Conflicts and climate change now pose additional threats to this already precarious sector.
These two phenomena are pushing ever greater numbers of people to the coast, swelling the number of artisanal fishermen and putting the shark populations of Congo under increasing pressure.
Fishermen have to move away from the mainland, for longer periods and into deeper waters to catch, which puts them at increasing risk.
“You don’t have to be afraid,” says Mr. Pangou. “What choice do you have?
The situation of fishermen has been worsened by the growing exclusion zone around the country’s oil rigs, which provide much of Congo’s wealth, which in recent years has reduced the size of the artisanal fishing zone by nearly two. third.
Currently, the first 11 kilometers (seven miles) of the Pointe-Noire coast, considered the main shark breeding areas, are supposed to be exclusively reserved for artisanal fishing.
But according to Jean-Michel Dziengue, observer of local fisheries, illegal encroachments by industrial trawlers are commonplace.
Mr. Dziengue regularly receives videos shot by fishermen on their phones showing such violations, which he then passes on to officials as evidence.
“But even when we catch them, they rarely get punished,” he says.
The precariousness of shark fishing in Congo, and more broadly of artisanal fishing, has economic implications not only for fishermen and their families, but also for many other people linked to the industry, in particular fish processors, most of whom are women.
“Artisanal fishing was once profitable, but not anymore,” says Justine Tinou, who sells dried fish, including sharks, every weekend at a bustling market in Pointe-Noire.
“Prices have gone up because fish are scarce. Shark, tuna – they’re both rarer now. Even sardinella, which was once so plentiful, you don’t see it anymore.”
Congo’s current economic crisis, brought on by falling oil prices and exacerbated by Covid-19, means women like Ms Tinou also face the dual threat of declining customer numbers and increased competition. , as more women are entering the processing sector to provide additional income to their cash-strapped households.
The lack of formal employment also means that the size of the artisanal fishing fleet, which currently numbers around 700 vessels, will only continue to grow, putting additional pressure on local shark populations.
Sharks are critically endangered around the world.
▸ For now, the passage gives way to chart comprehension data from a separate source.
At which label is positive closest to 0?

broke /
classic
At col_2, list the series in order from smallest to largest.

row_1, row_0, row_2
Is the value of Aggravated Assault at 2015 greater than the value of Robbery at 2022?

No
A global study of the oceans published last year in the journal Nature found they were “functionally extinct” in one-fifth of 371 coastal reefs monitored since 2015.
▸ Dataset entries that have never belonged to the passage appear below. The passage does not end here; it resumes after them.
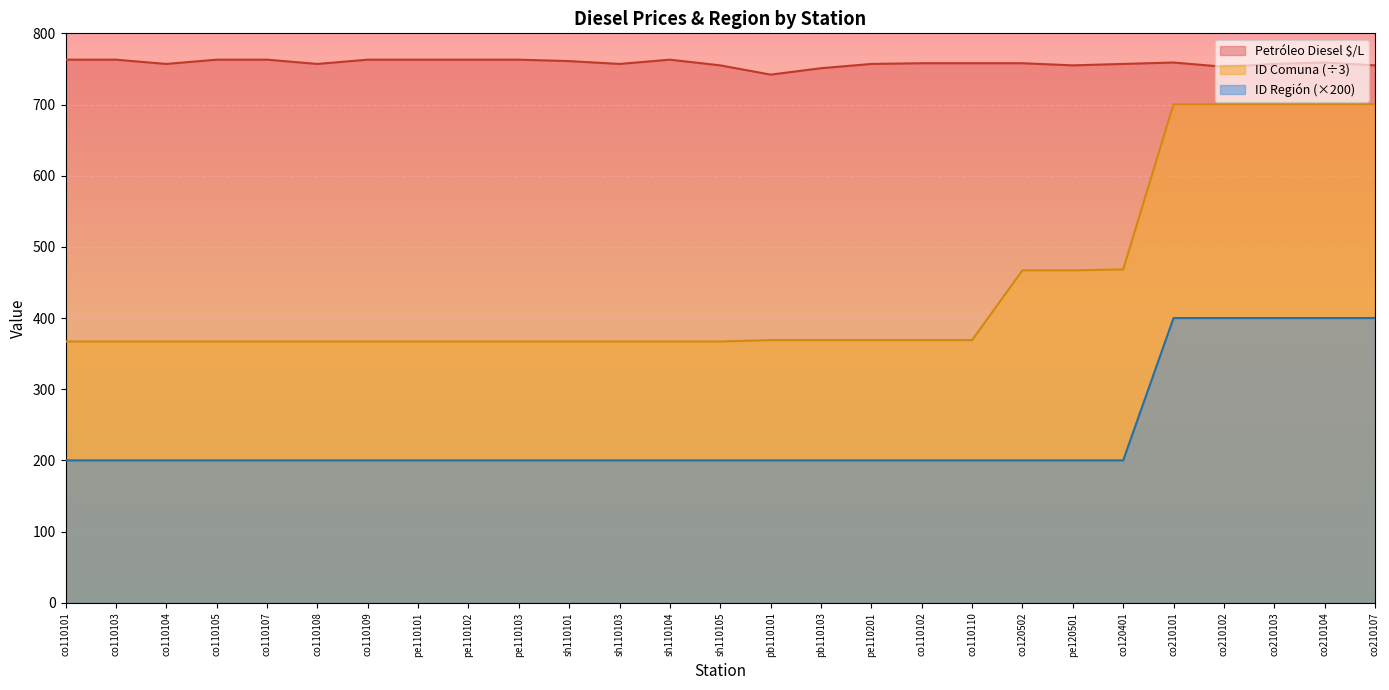

Reading left to right, extract all data points from this chart.

Petróleo Diesel $/L: co110101=763.0	co110103=763.0	co110104=757.0	co110105=763.0	co110107=763.0	co110108=757.0	co110109=763.0	pe110101=763.0	pe110102=763.0	pe110103=763.0	sh110101=761.0	sh110103=757.0	sh110104=763.0	sh110105=755.0	pb110101=742.0	pb110103=751.0	pe110201=757.0	co110102=758.0	co110110=758.0	co120502=758.0	pe120501=755.0	co120401=757.0	co210101=759.0	co210102=753.0	co210103=757.0	co210104=759.0	co210107=755.0
ID Comuna: co110101=367.0	co110103=367.0	co110104=367.0	co110105=367.0	co110107=367.0	co110108=367.0	co110109=367.0	pe110101=367.0	pe110102=367.0	pe110103=367.0	sh110101=367.0	sh110103=367.0	sh110104=367.0	sh110105=367.0	pb110101=369.0	pb110103=369.0	pe110201=369.0	co110102=369.0	co110110=369.0	co120502=467.0	pe120501=467.0	co120401=468.3	co210101=700.3	co210102=700.3	co210103=700.3	co210104=700.3	co210107=700.3
ID Región: co110101=200.0	co110103=200.0	co110104=200.0	co110105=200.0	co110107=200.0	co110108=200.0	co110109=200.0	pe110101=200.0	pe110102=200.0	pe110103=200.0	sh110101=200.0	sh110103=200.0	sh110104=200.0	sh110105=200.0	pb110101=200.0	pb110103=200.0	pe110201=200.0	co110102=200.0	co110110=200.0	co120502=200.0	pe120501=200.0	co120401=200.0	co210101=400.0	co210102=400.0	co210103=400.0	co210104=400.0	co210107=400.0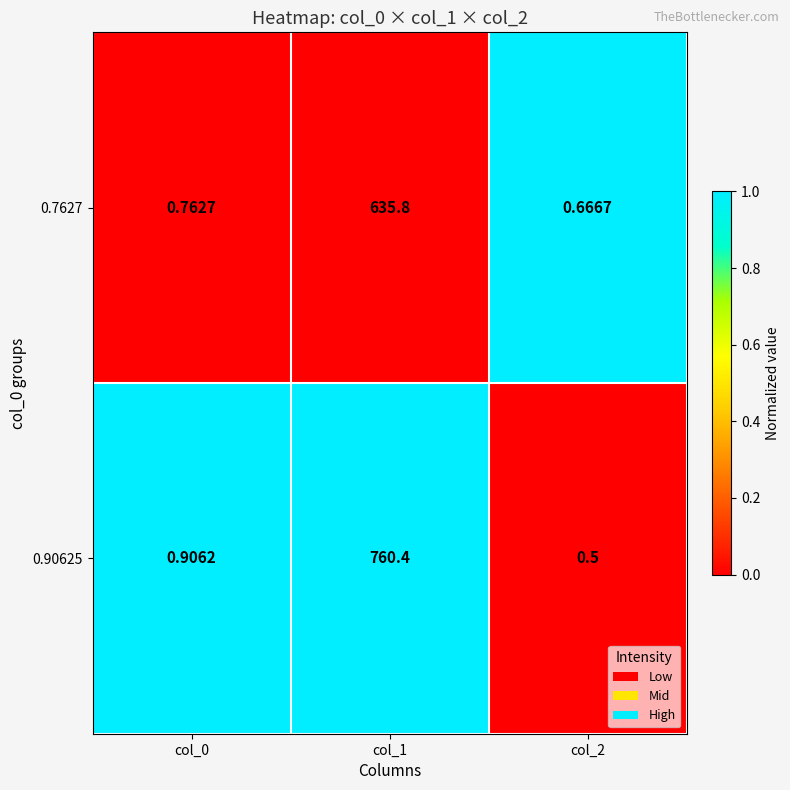

Is the value of 0.90625 at col_1 greater than the value of 0.7627 at col_1?

Yes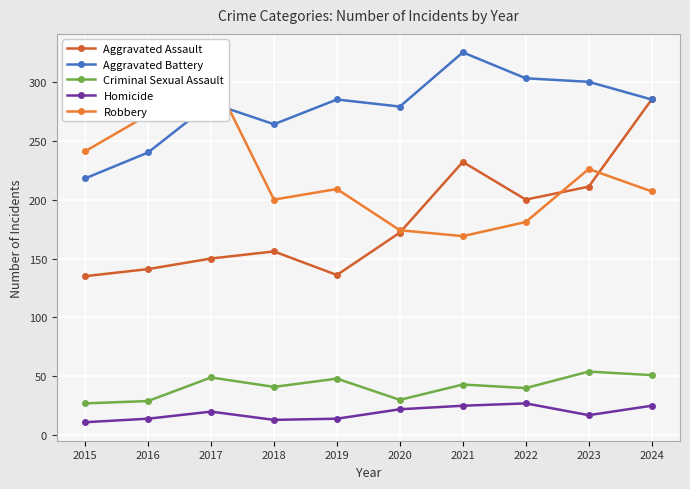

What is the difference between the highest and lowest values at 2023?

283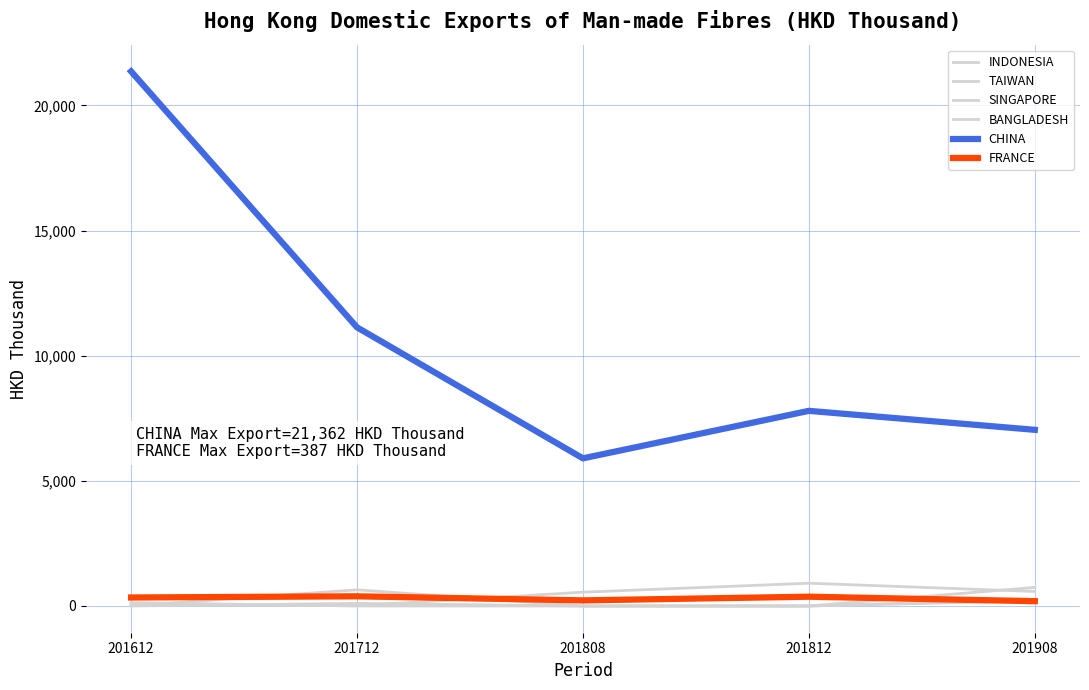

What is the difference between the maximum and minimum values in the INDONESIA series?

899.4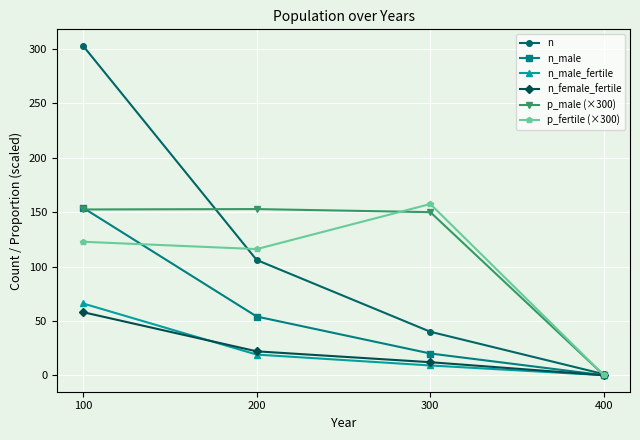

What is the sum of all n_male_fertile values?

94.0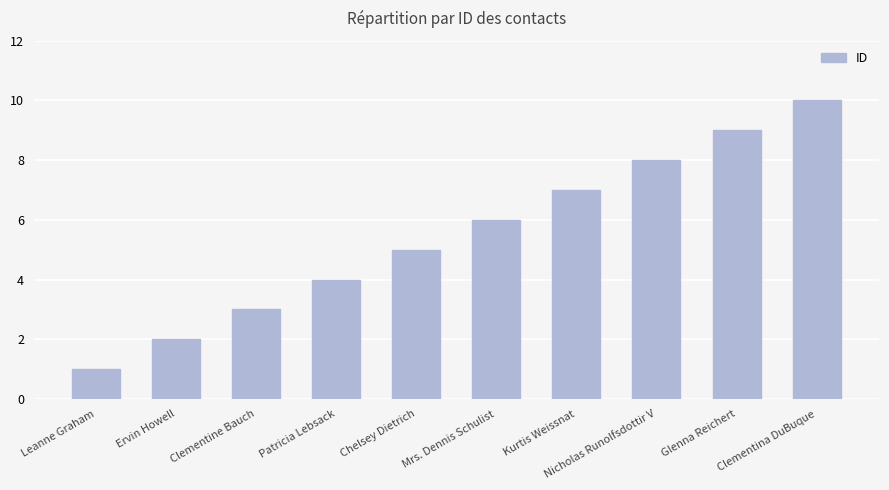

What is the change in value from Ervin Howell to Glenna Reichert?

+7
But poor fishermen like Mr. Pangou, who worked as an engineer for an Angolan oil group before losing his job when the company pulled out of Congo at the start of the civil war in 1993, see no other solution.
He hopes his children will have better opportunities.
“Fishing is really hard work. I don’t want this to be their future,” he says.
“For me, it’s an obligation to keep going to sea. But after so many years, that’s also where I feel most at home.”